Assignment —
Return every entry in full, with no alterations.

Saved data entries —
===
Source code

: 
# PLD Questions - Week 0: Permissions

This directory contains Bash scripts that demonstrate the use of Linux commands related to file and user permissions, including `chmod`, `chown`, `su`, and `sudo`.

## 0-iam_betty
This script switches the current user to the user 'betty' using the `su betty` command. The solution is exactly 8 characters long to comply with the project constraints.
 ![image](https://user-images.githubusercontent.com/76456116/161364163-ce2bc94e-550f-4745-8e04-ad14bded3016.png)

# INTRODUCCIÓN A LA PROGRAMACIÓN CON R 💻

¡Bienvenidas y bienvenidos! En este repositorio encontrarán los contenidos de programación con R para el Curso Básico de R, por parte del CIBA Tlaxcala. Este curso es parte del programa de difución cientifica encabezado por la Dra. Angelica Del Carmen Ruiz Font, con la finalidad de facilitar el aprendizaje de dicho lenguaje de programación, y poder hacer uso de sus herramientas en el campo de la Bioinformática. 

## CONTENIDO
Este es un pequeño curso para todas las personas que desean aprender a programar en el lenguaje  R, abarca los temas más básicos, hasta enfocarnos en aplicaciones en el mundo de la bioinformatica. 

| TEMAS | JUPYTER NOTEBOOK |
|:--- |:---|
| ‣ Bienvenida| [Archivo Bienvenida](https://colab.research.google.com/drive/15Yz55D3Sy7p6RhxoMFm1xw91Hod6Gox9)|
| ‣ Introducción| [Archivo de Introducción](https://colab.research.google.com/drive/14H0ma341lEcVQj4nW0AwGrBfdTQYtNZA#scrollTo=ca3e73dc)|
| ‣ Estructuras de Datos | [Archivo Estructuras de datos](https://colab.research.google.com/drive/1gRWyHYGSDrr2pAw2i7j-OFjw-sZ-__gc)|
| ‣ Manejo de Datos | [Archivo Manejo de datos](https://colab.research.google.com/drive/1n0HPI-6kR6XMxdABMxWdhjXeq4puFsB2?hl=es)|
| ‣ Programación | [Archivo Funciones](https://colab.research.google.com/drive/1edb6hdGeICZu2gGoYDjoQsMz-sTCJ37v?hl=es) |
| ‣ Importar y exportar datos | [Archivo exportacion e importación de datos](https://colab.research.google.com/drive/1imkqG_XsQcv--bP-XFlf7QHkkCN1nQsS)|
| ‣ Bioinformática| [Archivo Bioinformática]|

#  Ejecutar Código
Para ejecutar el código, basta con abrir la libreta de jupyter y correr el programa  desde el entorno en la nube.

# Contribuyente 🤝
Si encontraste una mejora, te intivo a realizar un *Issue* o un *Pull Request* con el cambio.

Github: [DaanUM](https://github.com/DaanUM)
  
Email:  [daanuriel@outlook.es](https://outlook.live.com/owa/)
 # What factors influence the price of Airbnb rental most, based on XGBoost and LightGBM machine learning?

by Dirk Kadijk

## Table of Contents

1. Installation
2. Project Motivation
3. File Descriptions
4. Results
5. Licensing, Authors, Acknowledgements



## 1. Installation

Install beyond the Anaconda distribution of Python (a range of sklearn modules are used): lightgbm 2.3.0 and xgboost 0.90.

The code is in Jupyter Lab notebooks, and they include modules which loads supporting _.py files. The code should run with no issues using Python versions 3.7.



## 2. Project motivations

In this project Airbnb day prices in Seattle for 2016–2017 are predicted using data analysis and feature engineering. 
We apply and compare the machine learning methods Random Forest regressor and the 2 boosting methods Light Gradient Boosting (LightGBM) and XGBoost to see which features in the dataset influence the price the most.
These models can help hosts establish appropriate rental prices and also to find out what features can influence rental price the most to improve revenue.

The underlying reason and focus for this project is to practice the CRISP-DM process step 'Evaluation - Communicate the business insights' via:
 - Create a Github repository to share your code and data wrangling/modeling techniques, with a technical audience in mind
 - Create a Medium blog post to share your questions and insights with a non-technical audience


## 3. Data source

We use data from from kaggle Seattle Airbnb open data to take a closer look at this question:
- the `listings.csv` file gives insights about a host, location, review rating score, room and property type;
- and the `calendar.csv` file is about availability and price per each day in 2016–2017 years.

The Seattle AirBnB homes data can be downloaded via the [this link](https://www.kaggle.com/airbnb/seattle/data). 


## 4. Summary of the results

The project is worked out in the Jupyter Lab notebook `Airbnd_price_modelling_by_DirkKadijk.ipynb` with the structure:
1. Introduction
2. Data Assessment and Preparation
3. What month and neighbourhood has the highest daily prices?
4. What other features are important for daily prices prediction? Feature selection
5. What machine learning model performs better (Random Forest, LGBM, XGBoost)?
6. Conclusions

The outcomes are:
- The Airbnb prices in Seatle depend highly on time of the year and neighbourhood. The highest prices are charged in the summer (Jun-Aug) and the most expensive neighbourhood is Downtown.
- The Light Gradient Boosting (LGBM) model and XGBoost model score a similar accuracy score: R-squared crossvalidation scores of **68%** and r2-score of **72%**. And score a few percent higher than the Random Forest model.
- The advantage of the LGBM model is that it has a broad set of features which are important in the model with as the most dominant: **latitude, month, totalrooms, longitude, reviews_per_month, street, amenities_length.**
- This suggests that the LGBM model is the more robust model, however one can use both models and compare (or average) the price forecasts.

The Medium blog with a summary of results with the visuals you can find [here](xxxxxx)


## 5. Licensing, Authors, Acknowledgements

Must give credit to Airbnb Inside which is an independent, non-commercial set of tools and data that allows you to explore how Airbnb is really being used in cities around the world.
===
Response to this exercise —
Source code

: 
# PLD Questions - Week 0: Permissions

This directory contains Bash scripts that demonstrate the use of Linux commands related to file and user permissions, including `chmod`, `chown`, `su`, and `sudo`.

## 0-iam_betty
This script switches the current user to the user 'betty' using the `su betty` command. The solution is exactly 8 characters long to comply with the project constraints.
 ![image](https://user-images.githubusercontent.com/76456116/161364163-ce2bc94e-550f-4745-8e04-ad14bded3016.png)

# INTRODUCCIÓN A LA PROGRAMACIÓN CON R 💻

¡Bienvenidas y bienvenidos! En este repositorio encontrarán los contenidos de programación con R para el Curso Básico de R, por parte del CIBA Tlaxcala. Este curso es parte del programa de difución cientifica encabezado por la Dra. Angelica Del Carmen Ruiz Font, con la finalidad de facilitar el aprendizaje de dicho lenguaje de programación, y poder hacer uso de sus herramientas en el campo de la Bioinformática. 

## CONTENIDO
Este es un pequeño curso para todas las personas que desean aprender a programar en el lenguaje  R, abarca los temas más básicos, hasta enfocarnos en aplicaciones en el mundo de la bioinformatica. 

| TEMAS | JUPYTER NOTEBOOK |
|:--- |:---|
| ‣ Bienvenida| [Archivo Bienvenida](https://colab.research.google.com/drive/15Yz55D3Sy7p6RhxoMFm1xw91Hod6Gox9)|
| ‣ Introducción| [Archivo de Introducción](https://colab.research.google.com/drive/14H0ma341lEcVQj4nW0AwGrBfdTQYtNZA#scrollTo=ca3e73dc)|
| ‣ Estructuras de Datos | [Archivo Estructuras de datos](https://colab.research.google.com/drive/1gRWyHYGSDrr2pAw2i7j-OFjw-sZ-__gc)|
| ‣ Manejo de Datos | [Archivo Manejo de datos](https://colab.research.google.com/drive/1n0HPI-6kR6XMxdABMxWdhjXeq4puFsB2?hl=es)|
| ‣ Programación | [Archivo Funciones](https://colab.research.google.com/drive/1edb6hdGeICZu2gGoYDjoQsMz-sTCJ37v?hl=es) |
| ‣ Importar y exportar datos | [Archivo exportacion e importación de datos](https://colab.research.google.com/drive/1imkqG_XsQcv--bP-XFlf7QHkkCN1nQsS)|
| ‣ Bioinformática| [Archivo Bioinformática]|

#  Ejecutar Código
Para ejecutar el código, basta con abrir la libreta de jupyter y correr el programa  desde el entorno en la nube.

# Contribuyente 🤝
Si encontraste una mejora, te intivo a realizar un *Issue* o un *Pull Request* con el cambio.

Github: [DaanUM](https://github.com/DaanUM)
  
Email:  [daanuriel@outlook.es](https://outlook.live.com/owa/)
 # What factors influence the price of Airbnb rental most, based on XGBoost and LightGBM machine learning?

by Dirk Kadijk

## Table of Contents

1. Installation
2. Project Motivation
3. File Descriptions
4. Results
5. Licensing, Authors, Acknowledgements



## 1. Installation

Install beyond the Anaconda distribution of Python (a range of sklearn modules are used): lightgbm 2.3.0 and xgboost 0.90.

The code is in Jupyter Lab notebooks, and they include modules which loads supporting _.py files. The code should run with no issues using Python versions 3.7.



## 2. Project motivations

In this project Airbnb day prices in Seattle for 2016–2017 are predicted using data analysis and feature engineering. 
We apply and compare the machine learning methods Random Forest regressor and the 2 boosting methods Light Gradient Boosting (LightGBM) and XGBoost to see which features in the dataset influence the price the most.
These models can help hosts establish appropriate rental prices and also to find out what features can influence rental price the most to improve revenue.

The underlying reason and focus for this project is to practice the CRISP-DM process step 'Evaluation - Communicate the business insights' via:
 - Create a Github repository to share your code and data wrangling/modeling techniques, with a technical audience in mind
 - Create a Medium blog post to share your questions and insights with a non-technical audience


## 3. Data source

We use data from from kaggle Seattle Airbnb open data to take a closer look at this question:
- the `listings.csv` file gives insights about a host, location, review rating score, room and property type;
- and the `calendar.csv` file is about availability and price per each day in 2016–2017 years.

The Seattle AirBnB homes data can be downloaded via the [this link](https://www.kaggle.com/airbnb/seattle/data). 


## 4. Summary of the results

The project is worked out in the Jupyter Lab notebook `Airbnd_price_modelling_by_DirkKadijk.ipynb` with the structure:
1. Introduction
2. Data Assessment and Preparation
3. What month and neighbourhood has the highest daily prices?
4. What other features are important for daily prices prediction? Feature selection
5. What machine learning model performs better (Random Forest, LGBM, XGBoost)?
6. Conclusions

The outcomes are:
- The Airbnb prices in Seatle depend highly on time of the year and neighbourhood. The highest prices are charged in the summer (Jun-Aug) and the most expensive neighbourhood is Downtown.
- The Light Gradient Boosting (LGBM) model and XGBoost model score a similar accuracy score: R-squared crossvalidation scores of **68%** and r2-score of **72%**. And score a few percent higher than the Random Forest model.
- The advantage of the LGBM model is that it has a broad set of features which are important in the model with as the most dominant: **latitude, month, totalrooms, longitude, reviews_per_month, street, amenities_length.**
- This suggests that the LGBM model is the more robust model, however one can use both models and compare (or average) the price forecasts.

The Medium blog with a summary of results with the visuals you can find [here](xxxxxx)


## 5. Licensing, Authors, Acknowledgements

Must give credit to Airbnb Inside which is an independent, non-commercial set of tools and data that allows you to explore how Airbnb is really being used in cities around the world.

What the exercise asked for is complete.